I have been trying to benchmark memory bandwidth on my M2 Mac and one thing I noticed that when I try to use ARM NEON SIMD it seems that it has a slower processing time and lower memory bandwidth. This is my code:
int arm_neon_simd_sum(const std::vector<int8_t>& arr) {
// Check if the array is empty
if (arr.empty()) return 0;
int32x4_t v_sum = vdupq_n_s32(0); // Initialize NEON vector to hold partial sums
size_t i = 0;
// Process the array in chunks of 16 elements
for (; i + 15 < arr.size(); i += 16) {
int8x16_t v_data = vld1q_s8(&arr[i]); // Load 16 elements into a NEON register
// Convert int8x16_t to int16x8_t
int16x8_t v_data_low = vmovl_s8(vget_low_s8(v_data)); // Lower 8 elements to int16
int16x8_t v_data_high = vmovl_s8(vget_high_s8(v_data)); // Upper 8 elements to int16
// Convert int16x8_t to int32x4_t and accumulate
v_sum = vaddq_s32(v_sum, vpaddlq_s16(v_data_low));
v_sum = vaddq_s32(v_sum, vpaddlq_s16(v_data_high));
}
// Horizontal add the vector to get the sum of all elements
int32_t sum_array[4];
vst1q_s32(sum_array, v_sum);
int sum = sum_array[0] + sum_array[1] + sum_array[2] + sum_array[3];
// Handle the remaining elements
for (; i < arr.size(); ++i) {
sum += arr[i];
}
return sum;
}
And here are my testing result:
2024-07-12 21:31:51.101 -------- running arm_neon_simd_sum --------
....................................................................................................
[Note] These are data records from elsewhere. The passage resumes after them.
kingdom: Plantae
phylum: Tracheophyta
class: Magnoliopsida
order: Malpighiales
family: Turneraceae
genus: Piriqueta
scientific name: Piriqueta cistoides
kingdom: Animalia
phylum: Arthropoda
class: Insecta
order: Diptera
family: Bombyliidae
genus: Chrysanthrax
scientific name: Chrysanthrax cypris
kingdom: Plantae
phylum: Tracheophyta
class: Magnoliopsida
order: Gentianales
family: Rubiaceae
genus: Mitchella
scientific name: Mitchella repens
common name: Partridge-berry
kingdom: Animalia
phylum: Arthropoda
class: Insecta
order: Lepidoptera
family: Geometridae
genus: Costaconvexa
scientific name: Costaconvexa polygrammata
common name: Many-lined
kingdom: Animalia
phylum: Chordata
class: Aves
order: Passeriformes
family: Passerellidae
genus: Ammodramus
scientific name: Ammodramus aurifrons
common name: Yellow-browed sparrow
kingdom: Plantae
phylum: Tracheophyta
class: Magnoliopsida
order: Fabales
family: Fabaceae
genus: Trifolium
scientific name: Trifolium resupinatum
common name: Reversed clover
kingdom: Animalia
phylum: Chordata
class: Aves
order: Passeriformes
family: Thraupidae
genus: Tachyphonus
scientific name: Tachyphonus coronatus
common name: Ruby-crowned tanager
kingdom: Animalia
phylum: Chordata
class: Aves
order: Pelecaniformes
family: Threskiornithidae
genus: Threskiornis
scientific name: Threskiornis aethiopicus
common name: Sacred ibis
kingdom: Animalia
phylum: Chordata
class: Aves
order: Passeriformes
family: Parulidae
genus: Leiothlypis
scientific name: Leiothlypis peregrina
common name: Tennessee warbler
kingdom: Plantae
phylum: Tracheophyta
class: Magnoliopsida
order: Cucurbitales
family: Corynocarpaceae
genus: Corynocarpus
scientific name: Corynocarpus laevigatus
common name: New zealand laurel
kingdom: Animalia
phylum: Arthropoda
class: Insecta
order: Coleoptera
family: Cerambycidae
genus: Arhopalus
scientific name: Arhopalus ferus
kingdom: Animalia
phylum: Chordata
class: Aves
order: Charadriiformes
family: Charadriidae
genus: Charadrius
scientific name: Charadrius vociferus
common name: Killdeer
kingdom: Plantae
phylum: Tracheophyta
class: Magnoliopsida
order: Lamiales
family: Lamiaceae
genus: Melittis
2024-07-12 21:32:03.808 Result: 536870900
2024-07-12 21:32:03.808 Total execution time: 12.705522168999996 seconds
2024-07-12 21:32:03.808 Total bytes processed: 107374182400
2024-07-12 21:32:03.808 Throughput: 7.870593484460515 GB/s
And In comparison a naive serial sum seems to be faster:
2024-07-13 10:28:54.706 -------- running sequential sum --------
....................................................................................................
2024-07-12 21:31:02.750 Result: 536870900
2024-07-12 21:31:02.750 Total execution time: 3.303718871999998 seconds
2024-07-12 21:31:02.750 Total bytes processed: 107374182400
2024-07-12 21:31:02.750 Throughput: 30.268919322261286 GB/s
2024-07-12 21:31:02.750 -------- running random access sum -------
I am wondering why? Am I doing something wrong with my SIMD code that are slowing my code down?
Note this is with -O3
so I do think some auto vectorization might be happening for serial code, so my main concern is how can I achieve the performance of that level with my own code?